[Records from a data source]
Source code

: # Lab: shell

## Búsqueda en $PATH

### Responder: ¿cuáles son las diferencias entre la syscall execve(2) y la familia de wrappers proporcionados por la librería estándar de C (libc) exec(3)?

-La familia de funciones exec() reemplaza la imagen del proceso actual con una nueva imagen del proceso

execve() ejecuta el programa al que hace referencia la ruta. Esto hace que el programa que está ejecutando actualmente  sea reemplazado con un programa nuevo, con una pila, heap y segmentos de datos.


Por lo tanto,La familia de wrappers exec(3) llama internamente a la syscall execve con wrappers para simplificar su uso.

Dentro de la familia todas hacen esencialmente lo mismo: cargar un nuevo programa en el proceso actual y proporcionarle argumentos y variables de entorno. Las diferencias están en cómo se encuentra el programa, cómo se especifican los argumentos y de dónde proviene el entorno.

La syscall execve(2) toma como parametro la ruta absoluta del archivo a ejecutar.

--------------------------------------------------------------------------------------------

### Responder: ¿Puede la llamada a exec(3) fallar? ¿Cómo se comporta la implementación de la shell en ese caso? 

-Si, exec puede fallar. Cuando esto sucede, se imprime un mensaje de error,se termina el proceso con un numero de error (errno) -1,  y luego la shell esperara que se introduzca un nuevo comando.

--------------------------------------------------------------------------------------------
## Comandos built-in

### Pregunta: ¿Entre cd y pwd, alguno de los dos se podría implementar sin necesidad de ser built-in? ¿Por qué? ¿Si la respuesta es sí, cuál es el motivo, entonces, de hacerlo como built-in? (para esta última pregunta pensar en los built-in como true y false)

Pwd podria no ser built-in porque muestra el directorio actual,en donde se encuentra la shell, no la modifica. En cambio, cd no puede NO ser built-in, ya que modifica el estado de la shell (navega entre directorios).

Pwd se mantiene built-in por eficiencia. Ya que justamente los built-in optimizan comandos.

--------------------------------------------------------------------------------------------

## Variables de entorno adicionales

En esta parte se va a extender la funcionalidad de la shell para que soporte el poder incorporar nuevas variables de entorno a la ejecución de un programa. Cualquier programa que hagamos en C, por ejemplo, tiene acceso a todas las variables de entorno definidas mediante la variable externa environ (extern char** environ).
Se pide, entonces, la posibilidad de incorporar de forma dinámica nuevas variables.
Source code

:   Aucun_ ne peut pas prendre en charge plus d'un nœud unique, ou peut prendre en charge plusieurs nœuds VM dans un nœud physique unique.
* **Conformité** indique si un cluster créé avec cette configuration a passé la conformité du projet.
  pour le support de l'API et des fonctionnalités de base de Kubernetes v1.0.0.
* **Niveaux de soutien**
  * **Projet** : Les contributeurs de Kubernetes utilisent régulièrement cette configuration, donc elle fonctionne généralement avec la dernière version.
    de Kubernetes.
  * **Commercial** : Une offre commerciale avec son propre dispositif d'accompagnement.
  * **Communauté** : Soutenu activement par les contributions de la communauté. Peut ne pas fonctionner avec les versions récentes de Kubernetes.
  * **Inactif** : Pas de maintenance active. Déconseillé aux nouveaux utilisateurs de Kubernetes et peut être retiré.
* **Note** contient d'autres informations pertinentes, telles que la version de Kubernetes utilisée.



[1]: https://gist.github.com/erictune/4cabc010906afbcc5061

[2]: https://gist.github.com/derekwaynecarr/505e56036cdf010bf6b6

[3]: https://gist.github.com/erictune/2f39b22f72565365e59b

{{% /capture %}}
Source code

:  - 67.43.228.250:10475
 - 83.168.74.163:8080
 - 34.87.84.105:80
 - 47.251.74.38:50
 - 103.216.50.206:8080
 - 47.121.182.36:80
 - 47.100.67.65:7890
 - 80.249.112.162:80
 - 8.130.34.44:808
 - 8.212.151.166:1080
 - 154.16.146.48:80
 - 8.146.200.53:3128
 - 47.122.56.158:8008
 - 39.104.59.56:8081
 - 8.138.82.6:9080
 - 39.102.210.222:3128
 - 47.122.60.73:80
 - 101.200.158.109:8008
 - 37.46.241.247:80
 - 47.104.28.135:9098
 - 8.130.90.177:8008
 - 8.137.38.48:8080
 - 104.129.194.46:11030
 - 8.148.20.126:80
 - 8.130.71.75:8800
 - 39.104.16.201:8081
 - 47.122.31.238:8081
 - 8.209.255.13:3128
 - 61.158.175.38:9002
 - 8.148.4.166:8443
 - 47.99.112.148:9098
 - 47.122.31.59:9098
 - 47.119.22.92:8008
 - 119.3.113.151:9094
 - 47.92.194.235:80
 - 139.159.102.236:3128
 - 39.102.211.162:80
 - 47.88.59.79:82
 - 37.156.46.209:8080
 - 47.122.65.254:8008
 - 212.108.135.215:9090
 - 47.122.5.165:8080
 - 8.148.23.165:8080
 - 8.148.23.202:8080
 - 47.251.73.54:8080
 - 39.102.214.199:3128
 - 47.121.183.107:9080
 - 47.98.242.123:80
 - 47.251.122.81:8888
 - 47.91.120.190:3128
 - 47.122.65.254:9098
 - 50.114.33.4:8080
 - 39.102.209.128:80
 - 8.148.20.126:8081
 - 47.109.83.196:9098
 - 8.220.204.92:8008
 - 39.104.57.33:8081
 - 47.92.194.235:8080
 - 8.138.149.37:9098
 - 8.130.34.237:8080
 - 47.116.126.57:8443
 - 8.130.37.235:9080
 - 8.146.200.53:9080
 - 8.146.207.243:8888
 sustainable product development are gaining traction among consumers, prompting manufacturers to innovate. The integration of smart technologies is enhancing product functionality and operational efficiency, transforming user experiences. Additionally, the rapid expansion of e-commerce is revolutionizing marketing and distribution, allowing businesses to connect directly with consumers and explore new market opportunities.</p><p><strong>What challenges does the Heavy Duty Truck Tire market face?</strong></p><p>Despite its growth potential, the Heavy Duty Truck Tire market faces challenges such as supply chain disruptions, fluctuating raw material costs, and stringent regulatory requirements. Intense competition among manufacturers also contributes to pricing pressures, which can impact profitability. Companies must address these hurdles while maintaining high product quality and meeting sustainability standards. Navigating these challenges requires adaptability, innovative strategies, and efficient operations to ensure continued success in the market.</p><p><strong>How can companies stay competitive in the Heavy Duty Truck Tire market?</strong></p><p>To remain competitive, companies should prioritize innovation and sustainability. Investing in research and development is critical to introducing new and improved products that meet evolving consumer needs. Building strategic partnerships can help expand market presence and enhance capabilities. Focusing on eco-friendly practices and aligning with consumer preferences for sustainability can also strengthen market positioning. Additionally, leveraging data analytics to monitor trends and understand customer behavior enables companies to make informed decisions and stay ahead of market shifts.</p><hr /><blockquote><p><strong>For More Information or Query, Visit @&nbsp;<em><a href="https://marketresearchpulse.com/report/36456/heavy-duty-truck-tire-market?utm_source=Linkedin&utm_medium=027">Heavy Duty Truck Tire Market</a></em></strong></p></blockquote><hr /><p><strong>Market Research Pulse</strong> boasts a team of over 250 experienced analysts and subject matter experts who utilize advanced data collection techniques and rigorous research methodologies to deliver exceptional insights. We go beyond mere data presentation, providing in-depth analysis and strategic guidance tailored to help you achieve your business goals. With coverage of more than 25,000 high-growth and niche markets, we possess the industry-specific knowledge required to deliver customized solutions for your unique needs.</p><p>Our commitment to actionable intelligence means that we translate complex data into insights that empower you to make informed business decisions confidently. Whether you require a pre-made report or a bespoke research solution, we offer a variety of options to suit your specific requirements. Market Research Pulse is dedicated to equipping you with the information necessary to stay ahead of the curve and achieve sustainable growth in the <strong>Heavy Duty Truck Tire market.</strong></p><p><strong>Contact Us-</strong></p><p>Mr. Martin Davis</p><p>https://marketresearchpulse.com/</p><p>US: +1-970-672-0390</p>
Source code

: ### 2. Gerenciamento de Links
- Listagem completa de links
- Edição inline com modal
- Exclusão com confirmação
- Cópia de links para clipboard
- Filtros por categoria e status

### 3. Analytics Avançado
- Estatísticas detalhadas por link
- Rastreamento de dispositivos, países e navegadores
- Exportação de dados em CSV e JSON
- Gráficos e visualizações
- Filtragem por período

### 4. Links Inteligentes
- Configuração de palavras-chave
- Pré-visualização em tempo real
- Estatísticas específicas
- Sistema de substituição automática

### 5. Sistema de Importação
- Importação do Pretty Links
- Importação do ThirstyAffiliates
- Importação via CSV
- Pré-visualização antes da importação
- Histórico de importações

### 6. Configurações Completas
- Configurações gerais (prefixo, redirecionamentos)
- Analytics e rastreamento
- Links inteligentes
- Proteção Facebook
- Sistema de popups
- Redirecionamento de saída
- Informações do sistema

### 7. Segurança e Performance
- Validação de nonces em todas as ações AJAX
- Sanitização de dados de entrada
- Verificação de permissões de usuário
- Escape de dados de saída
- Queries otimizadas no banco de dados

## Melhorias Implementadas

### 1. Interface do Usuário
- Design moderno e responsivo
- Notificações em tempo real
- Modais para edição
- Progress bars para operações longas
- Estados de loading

(Exercise):
Within the records above, how many lines include the word "como"? Only the number is wanted.

(Answer to the exercise):
2